Saved data entries
☆ ☆ ☆ ☆ ☆

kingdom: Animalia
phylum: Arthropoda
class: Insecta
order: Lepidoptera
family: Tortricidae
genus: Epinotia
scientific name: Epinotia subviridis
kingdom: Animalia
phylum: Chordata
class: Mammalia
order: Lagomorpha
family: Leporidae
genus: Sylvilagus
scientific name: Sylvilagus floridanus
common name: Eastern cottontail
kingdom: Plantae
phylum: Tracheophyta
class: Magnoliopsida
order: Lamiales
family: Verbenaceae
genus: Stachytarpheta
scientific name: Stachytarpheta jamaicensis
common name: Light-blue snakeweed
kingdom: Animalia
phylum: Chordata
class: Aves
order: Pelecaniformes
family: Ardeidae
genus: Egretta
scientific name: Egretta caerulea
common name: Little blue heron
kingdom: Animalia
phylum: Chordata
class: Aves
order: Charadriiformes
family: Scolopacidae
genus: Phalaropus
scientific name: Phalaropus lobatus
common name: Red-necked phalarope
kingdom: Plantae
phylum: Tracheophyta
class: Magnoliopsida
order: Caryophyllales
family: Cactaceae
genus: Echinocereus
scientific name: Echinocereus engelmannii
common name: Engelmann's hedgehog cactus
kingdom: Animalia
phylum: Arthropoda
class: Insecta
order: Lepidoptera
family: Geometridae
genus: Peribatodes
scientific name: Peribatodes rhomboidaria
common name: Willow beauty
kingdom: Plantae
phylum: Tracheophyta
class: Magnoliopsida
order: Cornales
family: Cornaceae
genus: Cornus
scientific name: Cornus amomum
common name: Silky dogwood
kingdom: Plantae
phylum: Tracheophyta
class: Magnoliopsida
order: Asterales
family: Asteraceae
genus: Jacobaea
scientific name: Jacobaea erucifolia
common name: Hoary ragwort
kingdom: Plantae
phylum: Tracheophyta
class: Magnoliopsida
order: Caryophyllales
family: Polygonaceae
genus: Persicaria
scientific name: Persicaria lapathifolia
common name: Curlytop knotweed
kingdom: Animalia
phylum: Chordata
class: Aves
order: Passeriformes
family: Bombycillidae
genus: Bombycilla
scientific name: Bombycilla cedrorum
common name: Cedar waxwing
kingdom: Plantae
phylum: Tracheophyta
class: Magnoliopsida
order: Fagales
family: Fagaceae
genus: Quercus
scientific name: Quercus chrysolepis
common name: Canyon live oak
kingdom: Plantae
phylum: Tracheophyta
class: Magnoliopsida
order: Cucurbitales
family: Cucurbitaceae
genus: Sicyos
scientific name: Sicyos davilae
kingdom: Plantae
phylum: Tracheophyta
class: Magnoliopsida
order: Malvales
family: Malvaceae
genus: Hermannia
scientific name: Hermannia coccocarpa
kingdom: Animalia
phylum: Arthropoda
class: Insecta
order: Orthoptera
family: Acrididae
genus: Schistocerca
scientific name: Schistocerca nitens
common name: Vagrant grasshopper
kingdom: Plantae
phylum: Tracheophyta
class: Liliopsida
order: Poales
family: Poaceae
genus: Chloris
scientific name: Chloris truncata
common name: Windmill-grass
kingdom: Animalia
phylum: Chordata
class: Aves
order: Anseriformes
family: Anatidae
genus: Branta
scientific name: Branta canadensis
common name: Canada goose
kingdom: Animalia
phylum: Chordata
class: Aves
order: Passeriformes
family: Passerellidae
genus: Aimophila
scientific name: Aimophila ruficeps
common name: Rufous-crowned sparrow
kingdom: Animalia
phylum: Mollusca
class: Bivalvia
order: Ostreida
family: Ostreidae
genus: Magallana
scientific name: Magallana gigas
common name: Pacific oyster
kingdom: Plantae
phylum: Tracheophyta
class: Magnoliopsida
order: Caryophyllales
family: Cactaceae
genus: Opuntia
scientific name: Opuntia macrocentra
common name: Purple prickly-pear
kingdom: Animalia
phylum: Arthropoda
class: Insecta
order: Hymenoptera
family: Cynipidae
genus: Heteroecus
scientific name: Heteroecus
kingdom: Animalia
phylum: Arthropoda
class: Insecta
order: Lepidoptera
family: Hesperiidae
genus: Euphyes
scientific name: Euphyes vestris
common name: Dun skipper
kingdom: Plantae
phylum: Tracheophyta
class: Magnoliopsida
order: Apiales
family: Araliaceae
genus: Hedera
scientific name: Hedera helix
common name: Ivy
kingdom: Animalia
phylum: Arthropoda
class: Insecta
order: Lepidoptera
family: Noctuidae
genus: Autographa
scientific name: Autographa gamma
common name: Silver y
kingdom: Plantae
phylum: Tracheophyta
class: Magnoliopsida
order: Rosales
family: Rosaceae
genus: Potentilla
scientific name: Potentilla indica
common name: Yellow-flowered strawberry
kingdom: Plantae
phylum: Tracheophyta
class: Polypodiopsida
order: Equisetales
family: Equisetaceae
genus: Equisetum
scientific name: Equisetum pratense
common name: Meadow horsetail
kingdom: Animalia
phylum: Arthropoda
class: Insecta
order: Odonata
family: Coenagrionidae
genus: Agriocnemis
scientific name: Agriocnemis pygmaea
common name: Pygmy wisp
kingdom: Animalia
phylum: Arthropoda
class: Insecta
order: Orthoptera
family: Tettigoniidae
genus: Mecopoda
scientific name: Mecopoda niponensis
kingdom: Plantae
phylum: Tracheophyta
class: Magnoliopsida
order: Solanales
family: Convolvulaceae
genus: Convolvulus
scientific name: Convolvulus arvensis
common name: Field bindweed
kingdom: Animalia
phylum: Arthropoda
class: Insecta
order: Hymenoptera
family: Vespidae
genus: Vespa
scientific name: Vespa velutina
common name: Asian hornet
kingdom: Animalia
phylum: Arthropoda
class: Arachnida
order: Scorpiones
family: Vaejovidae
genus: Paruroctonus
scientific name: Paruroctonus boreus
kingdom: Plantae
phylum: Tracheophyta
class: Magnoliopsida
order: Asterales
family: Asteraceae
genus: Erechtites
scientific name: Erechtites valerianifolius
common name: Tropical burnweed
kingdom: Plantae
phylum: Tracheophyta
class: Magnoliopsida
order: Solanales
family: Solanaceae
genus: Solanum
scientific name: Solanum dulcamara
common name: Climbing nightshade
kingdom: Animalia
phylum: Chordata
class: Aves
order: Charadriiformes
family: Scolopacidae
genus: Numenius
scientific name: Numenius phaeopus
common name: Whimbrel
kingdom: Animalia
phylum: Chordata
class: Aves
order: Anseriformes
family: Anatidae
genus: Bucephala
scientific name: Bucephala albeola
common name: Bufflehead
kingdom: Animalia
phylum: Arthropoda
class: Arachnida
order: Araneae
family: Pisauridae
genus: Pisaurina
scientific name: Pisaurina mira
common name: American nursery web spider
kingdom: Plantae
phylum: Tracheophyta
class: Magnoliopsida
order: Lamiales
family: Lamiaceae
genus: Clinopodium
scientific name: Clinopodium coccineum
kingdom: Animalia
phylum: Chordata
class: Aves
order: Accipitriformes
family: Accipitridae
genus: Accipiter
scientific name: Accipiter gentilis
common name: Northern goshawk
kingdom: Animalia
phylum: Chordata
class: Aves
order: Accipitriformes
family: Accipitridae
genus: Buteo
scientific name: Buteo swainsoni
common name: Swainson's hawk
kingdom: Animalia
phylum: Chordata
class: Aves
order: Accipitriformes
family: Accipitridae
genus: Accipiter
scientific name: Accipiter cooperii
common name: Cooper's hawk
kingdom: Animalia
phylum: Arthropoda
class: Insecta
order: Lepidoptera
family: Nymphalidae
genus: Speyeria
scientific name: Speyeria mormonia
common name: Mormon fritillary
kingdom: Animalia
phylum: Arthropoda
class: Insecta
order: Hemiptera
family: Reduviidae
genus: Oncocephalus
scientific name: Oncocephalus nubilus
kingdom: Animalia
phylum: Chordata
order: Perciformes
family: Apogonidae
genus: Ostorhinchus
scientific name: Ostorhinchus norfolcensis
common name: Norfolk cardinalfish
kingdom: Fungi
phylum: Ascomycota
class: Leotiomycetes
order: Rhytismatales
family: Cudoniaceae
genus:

☆ ☆ ☆ ☆ ☆

→ **Objective**
Rewrite the part of the records that opens with the line containing "scientific name: Vespa velutina" and closes with the line containing "scientific name: Numenius phaeopus", changing "phylum" to "division" throughout and leaving everything else as it is. Give back only those lines.

→ **Written answer**
scientific name: Vespa velutina
common name: Asian hornet
kingdom: Animalia
division: Arthropoda
class: Arachnida
order: Scorpiones
family: Vaejovidae
genus: Paruroctonus
scientific name: Paruroctonus boreus
kingdom: Plantae
division: Tracheophyta
class: Magnoliopsida
order: Asterales
family: Asteraceae
genus: Erechtites
scientific name: Erechtites valerianifolius
common name: Tropical burnweed
kingdom: Plantae
division: Tracheophyta
class: Magnoliopsida
order: Solanales
family: Solanaceae
genus: Solanum
scientific name: Solanum dulcamara
common name: Climbing nightshade
kingdom: Animalia
division: Chordata
class: Aves
order: Charadriiformes
family: Scolopacidae
genus: Numenius
scientific name: Numenius phaeopus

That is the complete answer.